In Varamine province close to Tehran, authorities announced that free dinner would be offered for those taking part in the ceremonies held at the governorate’s premises.

In the huge Gohardasht prison in Karaj, all administrative personnel, 90% of the medical staff, 70% of the protection and security personnel, 60% of prison guards, 90% of the technical staff, all magazine personnel, 80% of services’ personnel and 40% of the kitchen personnel were forcibly sent to the obituary ceremonies.

An official form was distributed Sunday morning in Tehran’s primary schools. The pupils had to write down, in their handwriting, a text read to them by their teacher in praise of Qassem Soleimani. The form, along with required teacher comments, is to be kept in each student’s record. Pupils were asked to take part in the funeral ceremonies after having filled the form.

A school director continued calling all personnel asking them to take part in the ceremonies and to take selfie photos as proof of participation, in order to be compensated.

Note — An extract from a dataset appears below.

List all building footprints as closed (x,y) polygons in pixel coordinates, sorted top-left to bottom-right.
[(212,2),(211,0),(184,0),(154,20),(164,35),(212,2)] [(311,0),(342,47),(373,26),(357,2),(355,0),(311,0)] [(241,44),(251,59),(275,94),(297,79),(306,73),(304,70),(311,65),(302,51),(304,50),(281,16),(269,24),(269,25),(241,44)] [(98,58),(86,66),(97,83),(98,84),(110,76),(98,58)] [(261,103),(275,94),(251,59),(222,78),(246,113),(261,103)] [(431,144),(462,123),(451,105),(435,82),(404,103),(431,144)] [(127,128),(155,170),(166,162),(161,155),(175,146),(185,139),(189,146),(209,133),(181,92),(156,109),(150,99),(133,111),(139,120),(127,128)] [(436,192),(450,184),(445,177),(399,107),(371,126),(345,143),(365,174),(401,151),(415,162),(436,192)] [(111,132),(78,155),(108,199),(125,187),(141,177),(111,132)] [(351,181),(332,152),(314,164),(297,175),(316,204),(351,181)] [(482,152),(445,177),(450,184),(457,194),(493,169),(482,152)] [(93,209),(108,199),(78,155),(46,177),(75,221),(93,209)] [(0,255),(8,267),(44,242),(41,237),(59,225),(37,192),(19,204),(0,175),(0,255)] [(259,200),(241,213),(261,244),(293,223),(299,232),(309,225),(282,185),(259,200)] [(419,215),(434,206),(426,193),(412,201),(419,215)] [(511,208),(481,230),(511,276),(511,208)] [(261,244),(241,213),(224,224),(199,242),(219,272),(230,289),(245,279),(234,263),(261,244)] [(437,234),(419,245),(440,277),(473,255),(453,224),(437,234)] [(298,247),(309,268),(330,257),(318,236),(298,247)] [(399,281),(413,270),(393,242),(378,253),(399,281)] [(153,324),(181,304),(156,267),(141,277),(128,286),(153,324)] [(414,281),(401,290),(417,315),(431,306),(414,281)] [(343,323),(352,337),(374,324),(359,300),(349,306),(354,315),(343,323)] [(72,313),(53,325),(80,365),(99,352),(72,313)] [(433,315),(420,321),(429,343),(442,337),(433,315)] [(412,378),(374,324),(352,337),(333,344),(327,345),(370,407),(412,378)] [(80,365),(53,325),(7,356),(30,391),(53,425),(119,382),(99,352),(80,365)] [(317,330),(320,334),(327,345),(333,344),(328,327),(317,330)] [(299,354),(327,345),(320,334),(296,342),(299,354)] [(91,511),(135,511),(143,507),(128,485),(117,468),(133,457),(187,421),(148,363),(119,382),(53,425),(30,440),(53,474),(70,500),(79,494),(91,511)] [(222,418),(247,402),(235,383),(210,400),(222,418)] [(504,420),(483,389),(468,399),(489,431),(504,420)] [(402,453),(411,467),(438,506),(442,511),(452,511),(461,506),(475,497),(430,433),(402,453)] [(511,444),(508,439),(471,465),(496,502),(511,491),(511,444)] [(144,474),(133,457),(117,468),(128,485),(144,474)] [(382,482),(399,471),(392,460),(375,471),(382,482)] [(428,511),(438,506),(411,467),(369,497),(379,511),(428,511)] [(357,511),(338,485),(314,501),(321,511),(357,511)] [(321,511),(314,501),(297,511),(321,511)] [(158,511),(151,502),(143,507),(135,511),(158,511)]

And these are only a few of the thousands of measures taken in support of the propaganda goals outlined by the mullahs’ State Security Council. But precise information from inside the country shows that less than 5% of the population in big cities actually took part, with the total percentage in the country reaching not more than 10%.

“Inscription forms” for volunteers of kamikaze operations distributed in mosques and schools were met with even less enthusiasm.

In fact, such efforts are nothing more than measures meant to give the IRGC’s forces a minimum boost in morale in the wake of a decisive blow.